Malek Chebel defines Islam as “a sober religion, an aggressive religion, but one that fervently advocates the spiritual equality of all men.” “In the sight of God,” he says, “no distinction exists between man and woman or between Arab and non-Arab.” He quotes a Qur’anic definition of Allah as “a Glass lit from a blessed Tree, an Olive, neither of the East nor of the West.”

There are, as you know, more Muslims in Asia than in the Middle East. The faithful comprise a quarter of mankind, for whom Muhammad, says Chelek, “fulfils the monotheistic tradition started by his predecessors Adam, Abraham, Moses and Jesus.” “Mohammad,” he adds, “is a universal Prophet and lawgiver,” but “he was also a warrior and fine strategist.”

The Qur’an, which I may avoid in my treatment of Cairo (allowing its text instead merely to underlie my treatment of “the mother of all cities”), “in the eyes of Muslim esotericists, is embodied in the mushaf,” regarded as “only the visible copy.” It represents “in ‘perspicuous’ Arabic the divine archetype of that materia prima which has been safeguarded for all eternity.”

Rather than plowing my way through the text of the Qur’an, I will likely use a condensation, called The Wisdom of the Koran, and perhaps supplement my reading of these excerpts with Muhammad Abdel Haleem’s Understanding The Qur’an: Themes and Style, another book that I recently found in Pattaya.
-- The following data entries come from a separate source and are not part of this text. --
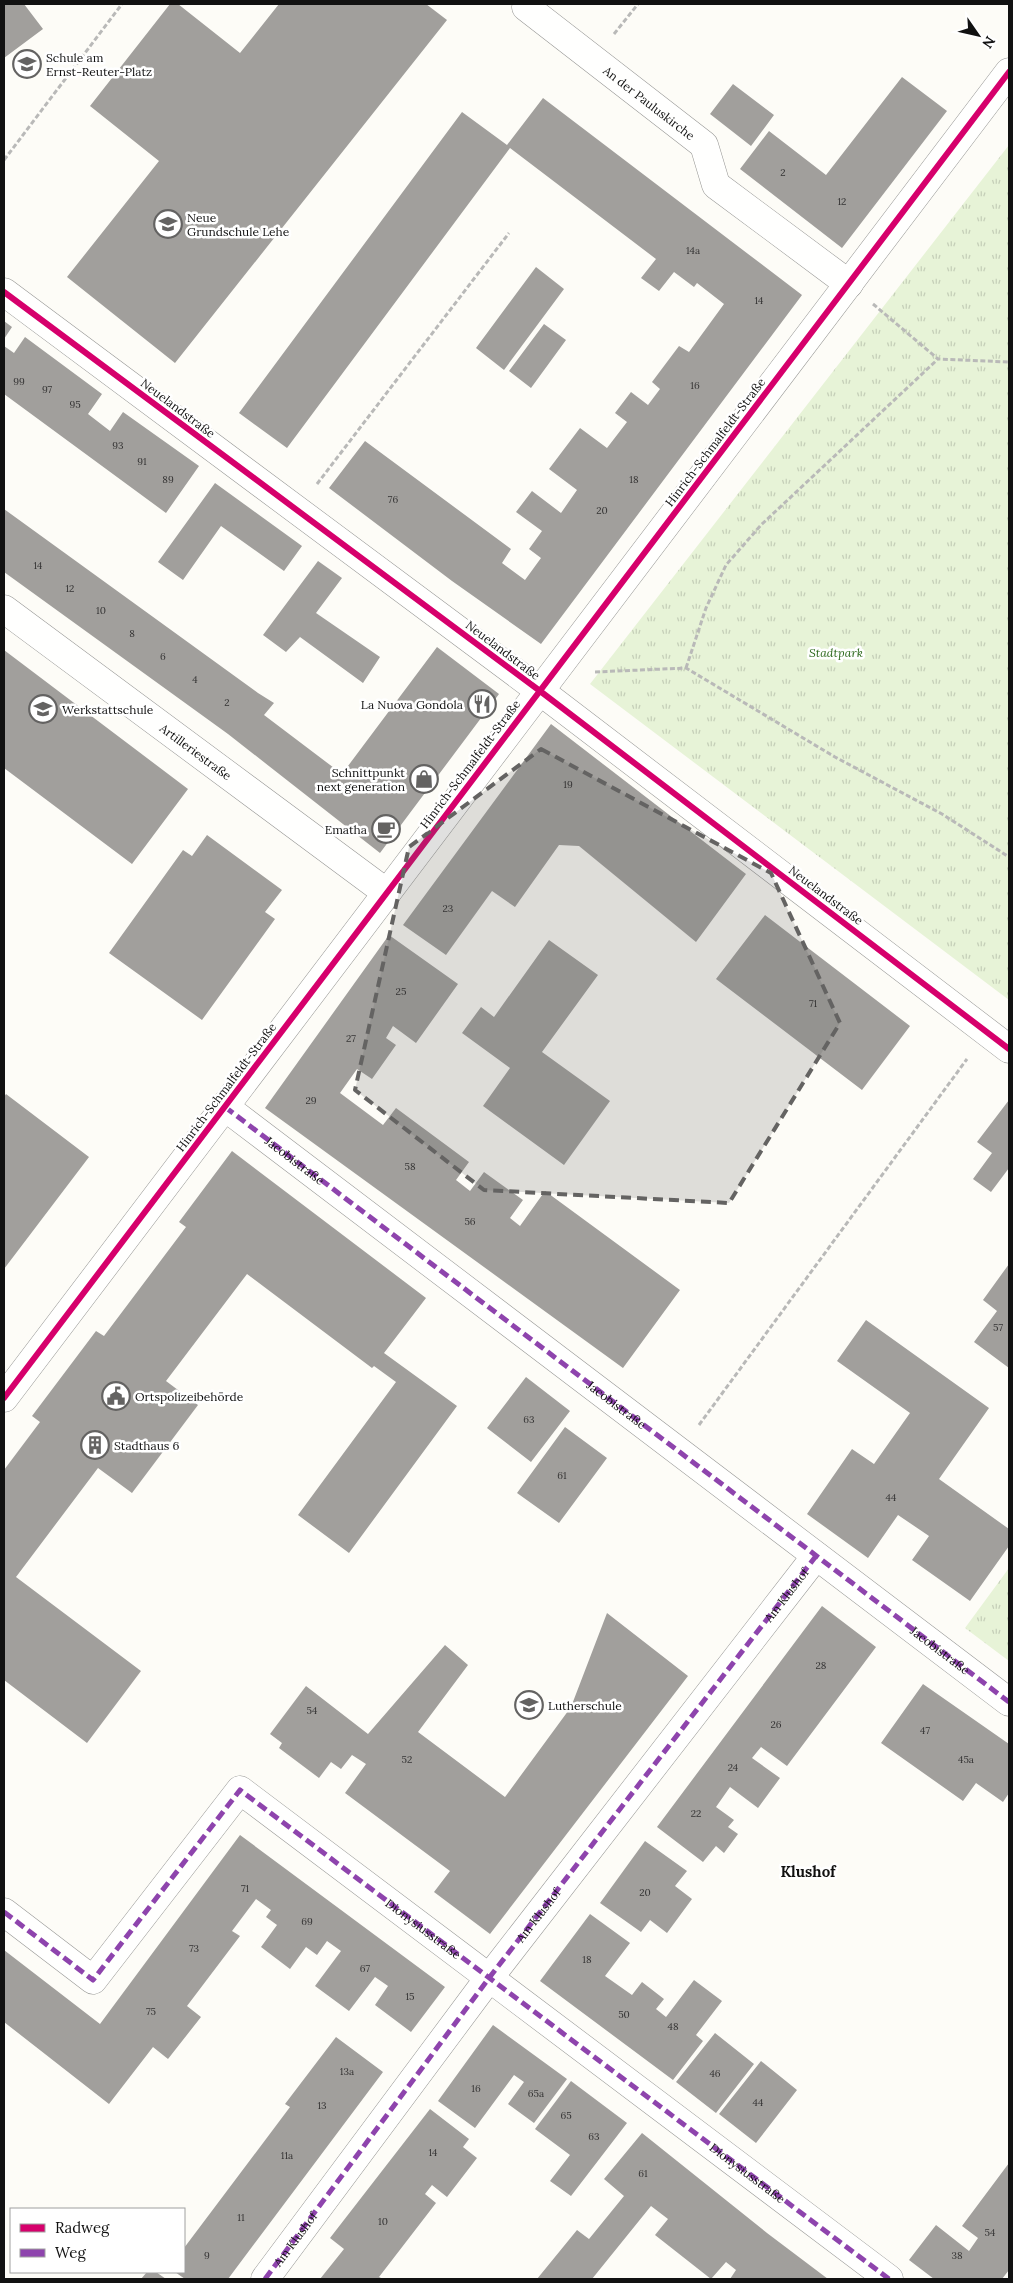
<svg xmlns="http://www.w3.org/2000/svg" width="1013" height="2283" viewBox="0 0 1013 2283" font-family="Lora,serif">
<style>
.grass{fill:url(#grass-tufts)}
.building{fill:#a19f9c}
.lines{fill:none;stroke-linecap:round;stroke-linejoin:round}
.minor-casing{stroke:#979795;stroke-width:29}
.path{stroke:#b9b9b8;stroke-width:3;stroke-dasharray:5 2.5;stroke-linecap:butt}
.minor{stroke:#fffffe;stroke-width:28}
.quiet{stroke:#8e44ad;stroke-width:5;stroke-dasharray:10 5;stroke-linecap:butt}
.cycleway-casing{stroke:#fff;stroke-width:9}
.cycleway{stroke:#d6006c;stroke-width:6}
.marked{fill:#646362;fill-opacity:0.2;stroke:#646362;stroke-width:4;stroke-dasharray:10 6;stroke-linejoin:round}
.labels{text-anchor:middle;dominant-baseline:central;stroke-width:5;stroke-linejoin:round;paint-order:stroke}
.number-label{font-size:10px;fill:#353434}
.poi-label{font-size:12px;fill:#111;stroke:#fff;text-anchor:start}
.street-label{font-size:12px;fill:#111;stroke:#fff}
.park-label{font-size:12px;font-style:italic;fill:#2f6b1f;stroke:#fff}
.quarter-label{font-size:15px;font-weight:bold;fill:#111;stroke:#fff}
</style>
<defs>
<pattern id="grass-tufts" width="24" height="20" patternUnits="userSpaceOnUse" patternTransform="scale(1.25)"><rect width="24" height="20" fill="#e7f3d7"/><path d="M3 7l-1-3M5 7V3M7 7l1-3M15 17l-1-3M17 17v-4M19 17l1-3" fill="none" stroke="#c5cfb8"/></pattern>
</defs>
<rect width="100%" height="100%" fill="#fdfcf7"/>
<path class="grass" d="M1009 145V1000L590 684Z
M1009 1568V1661L965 1628Z"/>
<path class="building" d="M4 4H24L43 29 4 58Z
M170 4H178L240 53 279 4H426L447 20 175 363 67 277 159 161 90 106Z
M902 77 947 111 842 248 740 169 769 131 826 175Z
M733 84 774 115 751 146 710 114Z
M543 98 802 295 541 644 452 581 329 488 365 441 511 549 502 563 525 580 541 558 529 549 542 531 516 512 532 491 561 513 577 490 549 469 580 428 607 448 627 422 615 413 631 392 648 405 660 389 652 382 679 346 689 352 724 304 697 283 694 287 674 272 659 291 641 278 656 259 510 148 287 448 239 413 462 112 507 145Z
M536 267 564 289 504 370 476 348Z
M4 321 12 327 4 339Z
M544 324 566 340 531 388 509 371Z
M25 337 102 394 88 414 110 431 123 412 199 466 166 513 4 394V346L14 353Z
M215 483 302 546 284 571 221 526 183 580 158 562Z
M4 509 258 693 274 703 264 715 342 774 437 647 499 694 380 853 228 734 4 572Z
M318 561 342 578 316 613 380 657 363 683 300 637 286 652 263 635Z
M4 650 188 789 132 864 4 768Z
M551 724 746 874 696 942 579 846 559 845 515 907 492 891 446 955 403 925Z
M207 835 282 890 265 912 275 919 202 1020 109 953 183 850 192 856Z
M765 915 910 1026 862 1090 716 979Z
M389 935 458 984 416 1043 393 1026 386 1038 396 1045 372 1079 357 1069 340 1093 383 1125 396 1108 469 1162 456 1180 470 1191 484 1172 523 1200 510 1218 520 1226 545 1191 680 1290 623 1368 265 1108Z
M549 940 598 975 542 1052 610 1101 564 1165 483 1106 510 1068 462 1033 481 1007 494 1017Z
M6 1094 89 1157 4 1269V1097Z
M1009 1100V1168L991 1192 973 1179 992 1153 977 1142Z
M232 1151 426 1298 384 1353 457 1406 349 1553 298 1515 396 1382 374 1366 372 1368 247 1274 166 1381 198 1405 132 1493 98 1468 16 1577 141 1671 87 1743 4 1680V1470L40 1422 32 1416 96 1331 104 1336 186 1227 179 1222Z
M1009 1264V1368L974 1342 997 1311 983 1300Z
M866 1320 989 1408 939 1479 1009 1529V1546L970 1601 912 1560 929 1536 898 1515 868 1558 807 1514 852 1449 874 1464 910 1413 837 1361Z
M526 1377 570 1411 531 1462 487 1428Z
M565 1427 607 1458 559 1523 517 1493Z
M822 1606 876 1647 787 1766 761 1747 752 1758 780 1778 758 1808 730 1787 716 1807 734 1820 728 1827 738 1834 724 1853 716 1846 703 1862 657 1827Z
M607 1613 688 1676 490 1934 434 1892 450 1871 345 1793 366 1764 352 1755 341 1769 331 1762 319 1778 279 1748 282 1743 270 1734 306 1686 368 1734 445 1645 468 1665 418 1732 505 1797 571 1707Z
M923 1684 1009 1744V1793L1003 1802 976 1783 963 1801 881 1743Z
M240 1835 445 1987 411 2032 375 2005 388 1986 375 1977 349 2011 315 1986 341 1951 327 1941 317 1955 306 1947 290 1969 261 1947 277 1925 266 1917 271 1910 256 1899 232 1931 240 1936 187 2006 201 2017 168 2059 153 2047 109 2104 4 2022V1950L100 2024Z
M645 1841 687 1871 675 1886 692 1899 667 1933 650 1920 641 1932 600 1903Z
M590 1914 630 1943 605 1976 632 1995 642 1982 664 1999 656 2009 666 2017 694 1980 722 2001 696 2035 703 2041 673 2080 540 1981Z
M493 2025 567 2079 534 2123 508 2104 524 2082 514 2075 475 2128 438 2101Z
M715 2033 754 2064 716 2113 676 2082Z
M336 2037 383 2072 228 2279H185L175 2272H184V2248L290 2107 285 2104Z
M761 2061 797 2090 756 2143 719 2114Z
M571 2081 627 2123 571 2196 550 2181 570 2155 535 2129Z
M430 2109 469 2139 463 2147 477 2158 447 2197 432 2185 425 2194 436 2203 379 2277 383 2279H320L344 2249 330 2238Z
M642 2133 767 2233 828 2279H730L736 2270 726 2262 711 2279 655 2235 668 2219 651 2206 592 2279H537L577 2230 589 2239 624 2196 604 2179Z
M1009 2163V2270L1002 2279H934L909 2260 936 2225 969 2251 978 2238 962 2226Z
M147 2272H156L166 2279H141Z"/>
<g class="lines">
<defs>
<g id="minor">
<path id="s1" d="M526 7 704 145 716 185 849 284"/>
<path d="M4 292 540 691 1009 1049"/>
<path id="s2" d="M4 609 387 893"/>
<path id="s3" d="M225 1107 1009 1702"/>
<path d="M4 1398 1009 72"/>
<path d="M4 1912 93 1980 240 1790 889 2279"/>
<path id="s4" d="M265 2279 489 1978 816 1556"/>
</g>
</defs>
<use href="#minor" class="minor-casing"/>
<path class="path" d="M614 34 638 4
M4 160 122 4
M873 304 938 359 1009 362
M317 484 509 233
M686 668 706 608 726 565 761 525 938 359
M595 672 686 668 835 757 942 814 1009 857
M699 1425 967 1059"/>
<use href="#minor" class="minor"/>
<g class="quiet">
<path d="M225 1107 1009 1702"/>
<path id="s5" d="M4 1912 93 1980 240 1790 889 2279"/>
<path d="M265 2279 489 1978 816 1556"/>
</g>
<defs>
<path id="cycleway" d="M4 292 540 691 1009 1049
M4 1398 1009 72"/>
</defs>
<use href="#cycleway" class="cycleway-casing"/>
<use href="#cycleway" class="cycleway"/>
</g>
<path class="marked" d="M541 749 771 873 840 1023 729 1203 484 1190 355 1090 409 847Z"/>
<defs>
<symbol id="school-ring" viewBox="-11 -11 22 22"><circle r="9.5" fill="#fff" stroke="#646362" stroke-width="1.5"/><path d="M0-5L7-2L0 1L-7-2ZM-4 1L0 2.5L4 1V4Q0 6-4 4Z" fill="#646362"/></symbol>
<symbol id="restaurant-ring" viewBox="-11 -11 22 22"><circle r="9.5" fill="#fff" stroke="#646362" stroke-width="1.5"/><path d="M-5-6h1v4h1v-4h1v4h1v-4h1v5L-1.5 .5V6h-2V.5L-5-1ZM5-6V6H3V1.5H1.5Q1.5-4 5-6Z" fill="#646362"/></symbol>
<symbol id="shop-ring" viewBox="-11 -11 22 22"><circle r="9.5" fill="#fff" stroke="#646362" stroke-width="1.5"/><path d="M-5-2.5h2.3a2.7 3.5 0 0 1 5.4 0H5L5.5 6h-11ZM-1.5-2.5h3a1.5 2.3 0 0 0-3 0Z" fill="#646362"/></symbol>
<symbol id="cafe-ring" viewBox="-11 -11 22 22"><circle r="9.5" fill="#fff" stroke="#646362" stroke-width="1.5"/><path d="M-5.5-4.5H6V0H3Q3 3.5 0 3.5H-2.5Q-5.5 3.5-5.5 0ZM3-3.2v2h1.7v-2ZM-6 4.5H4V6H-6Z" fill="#646362"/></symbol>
<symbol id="civic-ring" viewBox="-11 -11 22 22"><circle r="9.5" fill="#fff" stroke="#646362" stroke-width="1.5"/><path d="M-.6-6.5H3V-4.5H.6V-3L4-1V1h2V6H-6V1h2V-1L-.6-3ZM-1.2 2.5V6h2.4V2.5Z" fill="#646362"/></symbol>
<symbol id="building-ring" viewBox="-11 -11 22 22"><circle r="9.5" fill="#fff" stroke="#646362" stroke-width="1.5"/><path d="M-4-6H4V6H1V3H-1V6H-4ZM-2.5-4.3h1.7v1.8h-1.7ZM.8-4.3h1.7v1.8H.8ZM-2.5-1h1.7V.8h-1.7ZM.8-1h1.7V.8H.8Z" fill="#646362"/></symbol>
</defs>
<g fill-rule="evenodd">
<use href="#school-ring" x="11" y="48" width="32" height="32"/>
<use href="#school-ring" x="152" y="208" width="32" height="32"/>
<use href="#restaurant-ring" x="466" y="688" width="32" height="32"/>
<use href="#school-ring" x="27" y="693" width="32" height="32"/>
<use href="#shop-ring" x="408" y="763" width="32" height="32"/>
<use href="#cafe-ring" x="370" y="813" width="32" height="32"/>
<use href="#civic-ring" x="100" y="1380" width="32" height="32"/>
<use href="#building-ring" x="79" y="1429" width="32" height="32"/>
<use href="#school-ring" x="513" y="1689" width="32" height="32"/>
</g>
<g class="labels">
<g class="number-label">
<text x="783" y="172">2</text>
<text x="842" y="201">12</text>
<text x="693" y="250">14a</text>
<text x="759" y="300">14</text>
<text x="19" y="381">99</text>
<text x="695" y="385">16</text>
<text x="47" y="389">97</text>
<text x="75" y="404">95</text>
<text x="118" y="445">93</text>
<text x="142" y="461">91</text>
<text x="168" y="479">89</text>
<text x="634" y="479">18</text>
<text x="393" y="499">76</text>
<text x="602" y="510">20</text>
<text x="38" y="565">14</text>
<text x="70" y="588">12</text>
<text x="101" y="610">10</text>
<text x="132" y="633">8</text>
<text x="163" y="656">6</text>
<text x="195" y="679">4</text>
<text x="227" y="702">2</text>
<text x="568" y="784">19</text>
<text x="448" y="908">23</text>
<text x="401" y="991">25</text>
<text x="813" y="1003">71</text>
<text x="351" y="1038">27</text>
<text x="311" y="1100">29</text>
<text x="410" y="1166">58</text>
<text x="470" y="1221">56</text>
<text x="998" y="1327">57</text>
<text x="529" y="1419">63</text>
<text x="562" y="1475">61</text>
<text x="891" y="1497">44</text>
<text x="821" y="1665">28</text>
<text x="312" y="1710">54</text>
<text x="776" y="1724">26</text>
<text x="925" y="1730">47</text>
<text x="407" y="1759">52</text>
<text x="966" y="1759">45a</text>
<text x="733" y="1767">24</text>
<text x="696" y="1813">22</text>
<text x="245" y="1888">71</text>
<text x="645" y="1892">20</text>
<text x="307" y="1921">69</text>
<text x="194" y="1948">73</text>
<text x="587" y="1959">18</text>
<text x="365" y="1968">67</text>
<text x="410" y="1996">15</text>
<text x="151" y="2011">75</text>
<text x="624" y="2014">50</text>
<text x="673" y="2026">48</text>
<text x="347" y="2071">13a</text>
<text x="715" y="2073">46</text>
<text x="476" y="2088">16</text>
<text x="536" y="2093">65a</text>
<text x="758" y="2102">44</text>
<text x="322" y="2105">13</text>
<text x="566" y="2115">65</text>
<text x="594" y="2136">63</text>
<text x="433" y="2152">14</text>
<text x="287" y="2155">11a</text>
<text x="643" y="2173">61</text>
<text x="241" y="2217">11</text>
<text x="383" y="2221">10</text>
<text x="990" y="2232">54</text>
<text x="207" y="2255">9</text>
<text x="957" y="2255">38</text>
</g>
<g class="poi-label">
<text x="46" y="57">Schule am<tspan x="46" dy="14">Ernst-Reuter-Platz</tspan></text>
<text x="187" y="217">Neue<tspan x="187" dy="14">Grundschule Lehe</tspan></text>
<text x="463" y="704" text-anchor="end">La Nuova Gondola</text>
<text x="62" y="709">Werkstattschule</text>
<text x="405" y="772" text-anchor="end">Schnittpunkt<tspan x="405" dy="14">next generation</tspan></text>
<text x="367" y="829" text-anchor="end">Ematha</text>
<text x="135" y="1396">Ortspolizeibehörde</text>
<text x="114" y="1445">Stadthaus 6</text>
<text x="548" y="1705">Lutherschule</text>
</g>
<g class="street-label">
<text stroke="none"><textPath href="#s1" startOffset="156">An der Pauluskirche</textPath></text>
<text transform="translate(178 408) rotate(37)">Neuelandstraße</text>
<text transform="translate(715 442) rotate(-53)">Hinrich-Schmalfeldt-Straße</text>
<text transform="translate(503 650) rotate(37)">Neuelandstraße</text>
<text stroke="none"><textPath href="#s2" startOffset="239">Artilleriestraße</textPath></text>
<text transform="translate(470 764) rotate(-53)">Hinrich-Schmalfeldt-Straße</text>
<text transform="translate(826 895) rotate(37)">Neuelandstraße</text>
<text transform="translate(226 1087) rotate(-53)">Hinrich-Schmalfeldt-Straße</text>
<text stroke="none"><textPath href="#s3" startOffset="88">Jacobistraße</textPath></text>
<text stroke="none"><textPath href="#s3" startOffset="492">Jacobistraße</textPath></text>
<text stroke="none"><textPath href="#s4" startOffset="860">Am Klushof</textPath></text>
<text stroke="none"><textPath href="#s3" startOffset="898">Jacobistraße</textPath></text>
<text stroke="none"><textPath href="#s4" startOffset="455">Am Klushof</textPath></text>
<text stroke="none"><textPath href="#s5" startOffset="582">Dionysiusstraße</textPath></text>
<text stroke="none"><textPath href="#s5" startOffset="988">Dionysiusstraße</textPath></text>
<text stroke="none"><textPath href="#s4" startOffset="50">Am Klushof</textPath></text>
</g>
<g class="park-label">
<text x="836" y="652">Stadtpark</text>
</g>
<g class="quarter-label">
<text x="808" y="1871">Klushof</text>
</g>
</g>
<rect width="1013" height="2283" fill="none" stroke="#111111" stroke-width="10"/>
<rect x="10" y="2208" width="175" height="65" fill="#ffffff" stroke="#a0a0a0"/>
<rect x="20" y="2224" width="25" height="8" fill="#d6006c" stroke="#a0a0a0"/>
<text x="55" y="2233" font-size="15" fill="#111111">Radweg</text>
<rect x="20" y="2249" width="25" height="8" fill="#8e44ad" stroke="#a0a0a0"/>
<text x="55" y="2258" font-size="15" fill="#111111">Weg</text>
<g transform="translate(978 35) rotate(124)" stroke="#ffffff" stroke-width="4" paint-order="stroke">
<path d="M0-4L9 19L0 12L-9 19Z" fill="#111111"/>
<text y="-8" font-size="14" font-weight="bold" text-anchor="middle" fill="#111111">N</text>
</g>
</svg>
I may turn to the waiters in these restaurants for more help.

Yesterday I had dinner at a restaurant, where the young Thai waitresses all spoke German. I was taken there by a new German friend who has included on his web site the properties that Jacob and I own. Earlier in the day at a Jomtien restaurant I had a conversation in French with a Parisian. I frequent an Indian restaurant whose proprietor speaks both Tamil and Hindi.